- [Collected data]
===============

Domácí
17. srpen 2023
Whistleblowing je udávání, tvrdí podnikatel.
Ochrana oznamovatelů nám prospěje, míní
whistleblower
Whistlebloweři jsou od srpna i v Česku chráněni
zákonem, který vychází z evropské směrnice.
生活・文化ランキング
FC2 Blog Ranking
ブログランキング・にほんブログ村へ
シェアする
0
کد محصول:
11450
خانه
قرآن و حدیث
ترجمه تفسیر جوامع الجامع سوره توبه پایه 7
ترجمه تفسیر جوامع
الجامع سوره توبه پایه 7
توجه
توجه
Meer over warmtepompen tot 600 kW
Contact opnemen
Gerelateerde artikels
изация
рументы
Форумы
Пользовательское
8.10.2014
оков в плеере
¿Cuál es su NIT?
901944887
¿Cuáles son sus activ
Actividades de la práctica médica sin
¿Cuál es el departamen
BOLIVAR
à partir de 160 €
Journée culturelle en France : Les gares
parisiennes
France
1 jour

===============

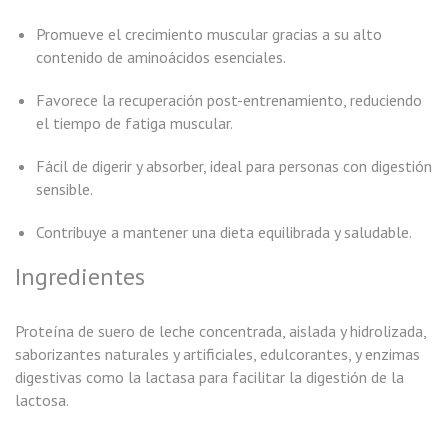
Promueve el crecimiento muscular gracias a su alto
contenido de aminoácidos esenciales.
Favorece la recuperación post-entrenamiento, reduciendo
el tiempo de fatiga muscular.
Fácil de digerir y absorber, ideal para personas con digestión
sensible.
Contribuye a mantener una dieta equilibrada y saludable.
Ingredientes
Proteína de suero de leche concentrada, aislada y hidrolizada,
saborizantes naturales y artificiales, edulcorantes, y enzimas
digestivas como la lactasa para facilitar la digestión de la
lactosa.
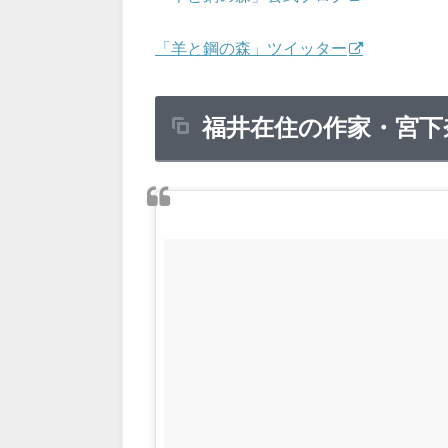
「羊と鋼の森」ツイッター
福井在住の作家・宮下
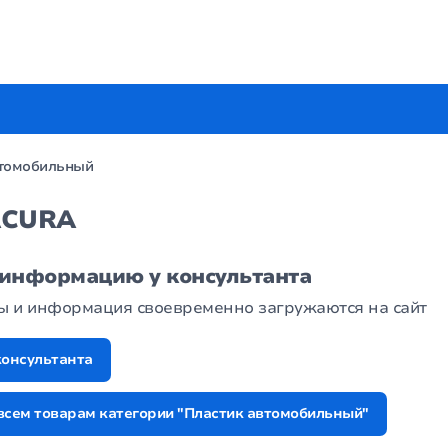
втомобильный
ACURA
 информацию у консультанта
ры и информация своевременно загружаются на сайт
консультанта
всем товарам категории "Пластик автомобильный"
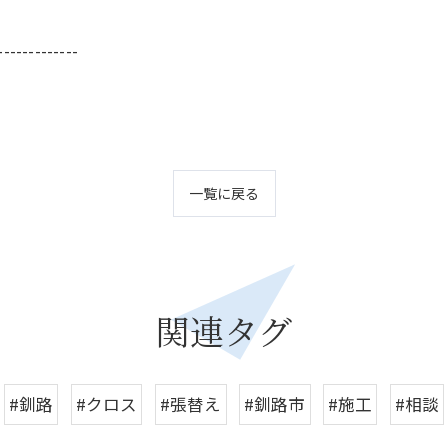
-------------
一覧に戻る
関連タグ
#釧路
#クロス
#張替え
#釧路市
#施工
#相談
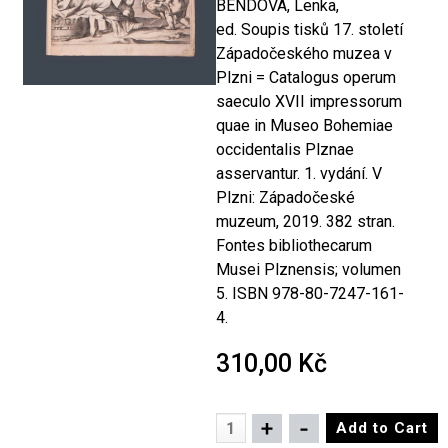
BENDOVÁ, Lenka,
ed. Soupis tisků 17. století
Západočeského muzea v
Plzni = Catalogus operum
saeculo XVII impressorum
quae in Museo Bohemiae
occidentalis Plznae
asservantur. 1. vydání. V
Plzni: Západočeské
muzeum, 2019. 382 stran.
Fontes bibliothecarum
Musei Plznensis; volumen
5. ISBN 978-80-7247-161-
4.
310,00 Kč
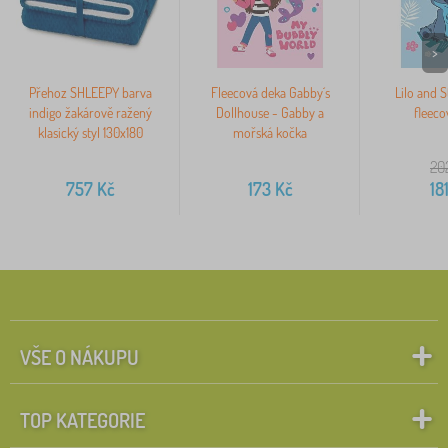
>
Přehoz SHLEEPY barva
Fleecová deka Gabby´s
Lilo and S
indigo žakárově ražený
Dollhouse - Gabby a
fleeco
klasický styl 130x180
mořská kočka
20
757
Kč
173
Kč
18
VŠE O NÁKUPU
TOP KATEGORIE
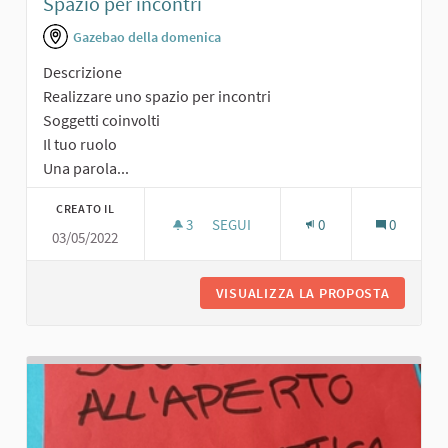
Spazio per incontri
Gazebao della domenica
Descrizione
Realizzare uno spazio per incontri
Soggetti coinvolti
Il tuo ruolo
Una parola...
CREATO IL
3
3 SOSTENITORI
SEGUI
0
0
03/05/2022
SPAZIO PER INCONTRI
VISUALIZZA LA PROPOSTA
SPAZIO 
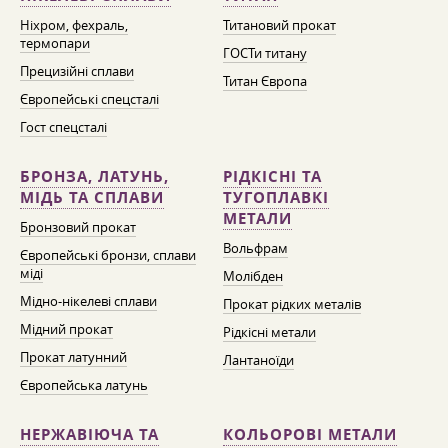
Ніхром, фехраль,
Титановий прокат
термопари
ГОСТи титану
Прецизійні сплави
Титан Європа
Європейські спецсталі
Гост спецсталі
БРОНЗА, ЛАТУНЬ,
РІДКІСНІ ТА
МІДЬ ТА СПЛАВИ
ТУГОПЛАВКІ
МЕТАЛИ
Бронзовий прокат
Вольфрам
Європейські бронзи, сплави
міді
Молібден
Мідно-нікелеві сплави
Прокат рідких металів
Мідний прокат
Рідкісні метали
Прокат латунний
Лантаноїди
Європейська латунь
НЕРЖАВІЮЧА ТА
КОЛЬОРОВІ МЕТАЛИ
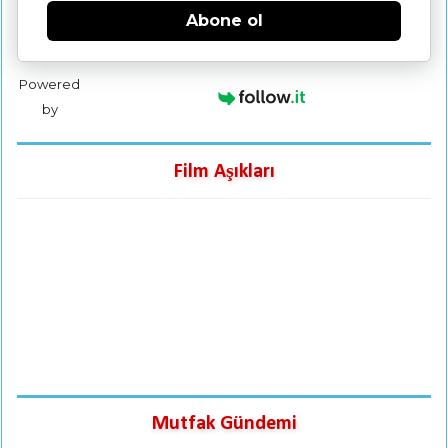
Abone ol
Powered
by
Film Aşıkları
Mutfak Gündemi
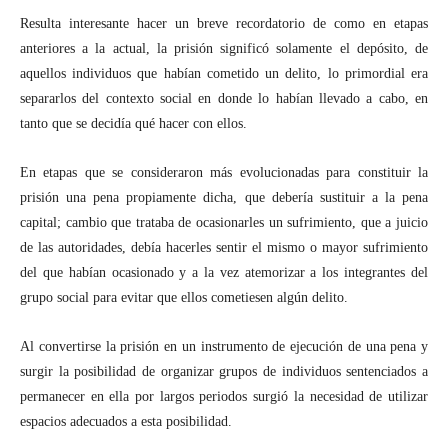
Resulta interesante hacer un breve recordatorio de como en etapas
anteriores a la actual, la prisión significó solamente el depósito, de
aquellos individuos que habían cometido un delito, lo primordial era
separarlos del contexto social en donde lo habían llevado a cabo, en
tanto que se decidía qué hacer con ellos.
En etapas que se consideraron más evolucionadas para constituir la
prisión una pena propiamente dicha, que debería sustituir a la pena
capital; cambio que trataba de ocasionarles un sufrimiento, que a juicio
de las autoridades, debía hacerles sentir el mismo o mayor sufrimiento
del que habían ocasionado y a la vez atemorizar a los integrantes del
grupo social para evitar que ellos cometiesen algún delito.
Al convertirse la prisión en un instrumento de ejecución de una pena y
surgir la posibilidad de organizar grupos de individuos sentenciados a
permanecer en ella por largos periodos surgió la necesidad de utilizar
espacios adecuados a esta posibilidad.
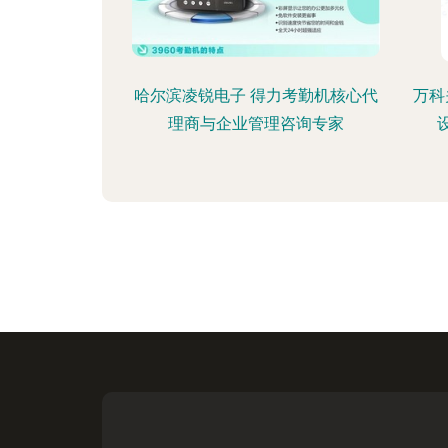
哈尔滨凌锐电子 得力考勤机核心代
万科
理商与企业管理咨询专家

===============

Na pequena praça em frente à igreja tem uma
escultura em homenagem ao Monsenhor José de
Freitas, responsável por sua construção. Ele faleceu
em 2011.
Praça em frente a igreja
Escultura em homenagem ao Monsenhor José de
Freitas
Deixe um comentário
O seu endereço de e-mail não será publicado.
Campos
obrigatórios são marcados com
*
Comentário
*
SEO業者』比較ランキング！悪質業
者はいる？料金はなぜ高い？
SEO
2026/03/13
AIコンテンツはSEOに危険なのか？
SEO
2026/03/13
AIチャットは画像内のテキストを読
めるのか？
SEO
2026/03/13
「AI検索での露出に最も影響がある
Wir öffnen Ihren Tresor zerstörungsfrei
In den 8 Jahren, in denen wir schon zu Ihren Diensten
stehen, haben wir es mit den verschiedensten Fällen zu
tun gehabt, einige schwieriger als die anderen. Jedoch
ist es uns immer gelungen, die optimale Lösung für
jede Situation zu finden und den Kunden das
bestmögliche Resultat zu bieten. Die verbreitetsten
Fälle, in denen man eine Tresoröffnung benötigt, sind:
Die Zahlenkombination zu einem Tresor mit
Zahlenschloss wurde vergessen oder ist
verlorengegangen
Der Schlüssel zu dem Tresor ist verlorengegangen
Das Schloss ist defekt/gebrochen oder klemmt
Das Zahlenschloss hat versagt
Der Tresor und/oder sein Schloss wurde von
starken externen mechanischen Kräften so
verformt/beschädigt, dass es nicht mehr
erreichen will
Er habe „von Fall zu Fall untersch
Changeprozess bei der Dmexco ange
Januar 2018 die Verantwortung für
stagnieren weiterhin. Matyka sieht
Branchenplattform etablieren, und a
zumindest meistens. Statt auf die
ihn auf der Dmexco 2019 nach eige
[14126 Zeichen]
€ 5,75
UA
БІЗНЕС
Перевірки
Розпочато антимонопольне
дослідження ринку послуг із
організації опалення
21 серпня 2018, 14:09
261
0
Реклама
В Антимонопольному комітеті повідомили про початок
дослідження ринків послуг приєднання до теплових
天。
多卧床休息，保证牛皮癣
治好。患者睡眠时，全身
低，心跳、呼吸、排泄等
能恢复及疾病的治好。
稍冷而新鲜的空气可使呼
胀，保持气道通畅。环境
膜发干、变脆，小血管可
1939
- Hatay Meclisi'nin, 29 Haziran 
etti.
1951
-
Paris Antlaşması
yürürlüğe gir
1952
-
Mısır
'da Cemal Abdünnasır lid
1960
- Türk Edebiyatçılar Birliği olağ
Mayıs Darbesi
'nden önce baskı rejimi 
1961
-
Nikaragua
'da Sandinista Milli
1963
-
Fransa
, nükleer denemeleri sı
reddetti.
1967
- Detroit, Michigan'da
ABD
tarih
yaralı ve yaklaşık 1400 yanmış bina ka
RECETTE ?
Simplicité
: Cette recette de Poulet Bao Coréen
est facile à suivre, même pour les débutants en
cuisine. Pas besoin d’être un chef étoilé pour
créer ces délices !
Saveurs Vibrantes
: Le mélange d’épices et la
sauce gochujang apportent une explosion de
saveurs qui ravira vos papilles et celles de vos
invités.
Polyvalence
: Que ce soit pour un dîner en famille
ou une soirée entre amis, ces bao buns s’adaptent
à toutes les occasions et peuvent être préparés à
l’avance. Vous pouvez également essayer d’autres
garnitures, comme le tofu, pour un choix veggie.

===============

After reading the entries above, state the number of lines that contain the word "спецсталі", adding nothing else.

2